Passage:
######
Expropriation of land without compensation is the government’s new agenda. It is important that we remember that the black majority government has been in power since 1994. In more than 20 years they have systemically failed to take land reform, in rural and urban areas, seriously. But impoverished people have been struggling for land for many years. The current government has consistently repressed popular struggles for land, even going so far as to torture, jail and murder people struggling for land. Many lives have been lost in this struggle. In Cape Town the DA have also repressed these struggles (sic). People’s humanity has been vandalised. But the politicians have now returned the question of land to the top of the public agenda.

The ANC’s new talk about expropriation of land without compensation is a new voting campaign for the ruling party that aims at attracting black majority voters. The ruling party has lost its credibility with millions of people. It is hoping that this campaign will restore its credibility. But when they talk of expropriation as taking land from white farmers, we know that land will go to black elites. We know that at the same time impoverished black people will be violently driven off urban land occupations in unlawful and brutal evictions.
######
Extracted data:
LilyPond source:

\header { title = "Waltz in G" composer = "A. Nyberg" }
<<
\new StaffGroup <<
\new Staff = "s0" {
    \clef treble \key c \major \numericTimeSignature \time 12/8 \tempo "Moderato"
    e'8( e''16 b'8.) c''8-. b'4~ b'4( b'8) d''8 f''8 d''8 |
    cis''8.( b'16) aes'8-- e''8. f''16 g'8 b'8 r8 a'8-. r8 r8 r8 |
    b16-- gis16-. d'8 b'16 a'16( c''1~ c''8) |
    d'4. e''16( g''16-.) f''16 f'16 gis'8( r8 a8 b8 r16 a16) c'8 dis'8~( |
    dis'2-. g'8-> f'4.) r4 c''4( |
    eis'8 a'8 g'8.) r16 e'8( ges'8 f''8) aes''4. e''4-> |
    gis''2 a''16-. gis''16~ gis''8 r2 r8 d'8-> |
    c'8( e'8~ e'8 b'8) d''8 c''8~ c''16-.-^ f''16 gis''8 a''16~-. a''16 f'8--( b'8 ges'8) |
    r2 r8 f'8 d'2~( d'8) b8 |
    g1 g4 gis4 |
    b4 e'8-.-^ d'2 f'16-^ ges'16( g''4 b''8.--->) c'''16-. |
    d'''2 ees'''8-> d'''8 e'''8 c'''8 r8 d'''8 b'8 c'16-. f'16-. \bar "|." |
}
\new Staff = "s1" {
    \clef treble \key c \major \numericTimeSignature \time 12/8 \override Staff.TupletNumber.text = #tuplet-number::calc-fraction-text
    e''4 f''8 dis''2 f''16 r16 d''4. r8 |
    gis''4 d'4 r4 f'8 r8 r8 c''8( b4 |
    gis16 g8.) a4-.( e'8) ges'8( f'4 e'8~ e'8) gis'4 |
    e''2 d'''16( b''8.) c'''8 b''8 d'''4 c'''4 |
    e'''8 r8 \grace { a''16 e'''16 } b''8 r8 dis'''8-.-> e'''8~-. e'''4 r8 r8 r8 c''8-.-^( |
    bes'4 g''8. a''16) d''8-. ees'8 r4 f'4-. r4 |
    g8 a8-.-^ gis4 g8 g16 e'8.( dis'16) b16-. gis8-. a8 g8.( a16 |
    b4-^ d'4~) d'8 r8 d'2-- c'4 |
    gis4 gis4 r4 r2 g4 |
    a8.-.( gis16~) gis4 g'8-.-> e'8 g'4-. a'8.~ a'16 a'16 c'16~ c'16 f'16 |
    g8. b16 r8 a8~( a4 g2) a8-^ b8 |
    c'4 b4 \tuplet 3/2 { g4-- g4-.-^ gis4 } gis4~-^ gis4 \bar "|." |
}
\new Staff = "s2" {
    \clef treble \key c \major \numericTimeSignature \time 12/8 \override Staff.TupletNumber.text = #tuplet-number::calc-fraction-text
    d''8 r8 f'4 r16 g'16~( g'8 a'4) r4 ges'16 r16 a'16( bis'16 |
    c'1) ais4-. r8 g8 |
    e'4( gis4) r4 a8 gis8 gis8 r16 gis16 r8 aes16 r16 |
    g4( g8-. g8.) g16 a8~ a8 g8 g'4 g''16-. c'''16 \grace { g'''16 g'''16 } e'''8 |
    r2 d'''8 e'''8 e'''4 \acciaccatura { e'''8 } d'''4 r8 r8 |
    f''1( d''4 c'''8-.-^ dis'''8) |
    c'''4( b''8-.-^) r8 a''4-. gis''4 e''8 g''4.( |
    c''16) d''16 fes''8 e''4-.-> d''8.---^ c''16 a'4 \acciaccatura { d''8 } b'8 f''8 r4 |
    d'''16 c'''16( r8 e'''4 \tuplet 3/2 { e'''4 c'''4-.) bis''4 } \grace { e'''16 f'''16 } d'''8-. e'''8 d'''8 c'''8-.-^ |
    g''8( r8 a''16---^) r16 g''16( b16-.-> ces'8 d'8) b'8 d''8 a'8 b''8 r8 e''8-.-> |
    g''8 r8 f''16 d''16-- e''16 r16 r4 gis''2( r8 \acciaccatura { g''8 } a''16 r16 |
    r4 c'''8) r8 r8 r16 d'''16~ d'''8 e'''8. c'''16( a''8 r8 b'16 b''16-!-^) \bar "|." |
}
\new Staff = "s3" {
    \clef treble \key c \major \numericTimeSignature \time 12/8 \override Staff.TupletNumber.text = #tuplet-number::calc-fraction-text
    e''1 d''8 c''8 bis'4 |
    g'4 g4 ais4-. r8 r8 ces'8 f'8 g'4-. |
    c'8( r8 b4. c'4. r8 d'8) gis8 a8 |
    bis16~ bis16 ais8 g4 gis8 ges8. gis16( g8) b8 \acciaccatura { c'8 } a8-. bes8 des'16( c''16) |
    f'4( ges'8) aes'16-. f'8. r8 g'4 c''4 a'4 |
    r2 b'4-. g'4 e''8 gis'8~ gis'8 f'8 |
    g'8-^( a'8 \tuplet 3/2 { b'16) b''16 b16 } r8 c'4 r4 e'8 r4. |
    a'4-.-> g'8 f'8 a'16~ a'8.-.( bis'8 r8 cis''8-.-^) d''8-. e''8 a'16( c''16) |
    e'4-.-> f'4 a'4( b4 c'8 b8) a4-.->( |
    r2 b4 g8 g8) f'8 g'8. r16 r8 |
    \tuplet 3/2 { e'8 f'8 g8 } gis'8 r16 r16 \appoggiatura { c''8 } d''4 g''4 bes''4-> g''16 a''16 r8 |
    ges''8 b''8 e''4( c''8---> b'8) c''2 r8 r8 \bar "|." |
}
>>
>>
######
Task 1:
Pull out the land expropriation passage's text between "Expropriation of land without compensation is the" and "the public agenda.", inclusive.
Task 2:
What does the land expropriation passage say the ruling party hopes its new campaign will restore?
The records were drawn from a separate source.

Exercise answer 1:
Expropriation of land without compensation is the government’s new agenda. It is important that we remember that the black majority government has been in power since 1994. In more than 20 years they have systemically failed to take land reform, in rural and urban areas, seriously. But impoverished people have been struggling for land for many years. The current government has consistently repressed popular struggles for land, even going so far as to torture, jail and murder people struggling for land. Many lives have been lost in this struggle. In Cape Town the DA have also repressed these struggles (sic). People’s humanity has been vandalised. But the politicians have now returned the question of land to the top of the public agenda.

Exercise answer 2:
Its credibility.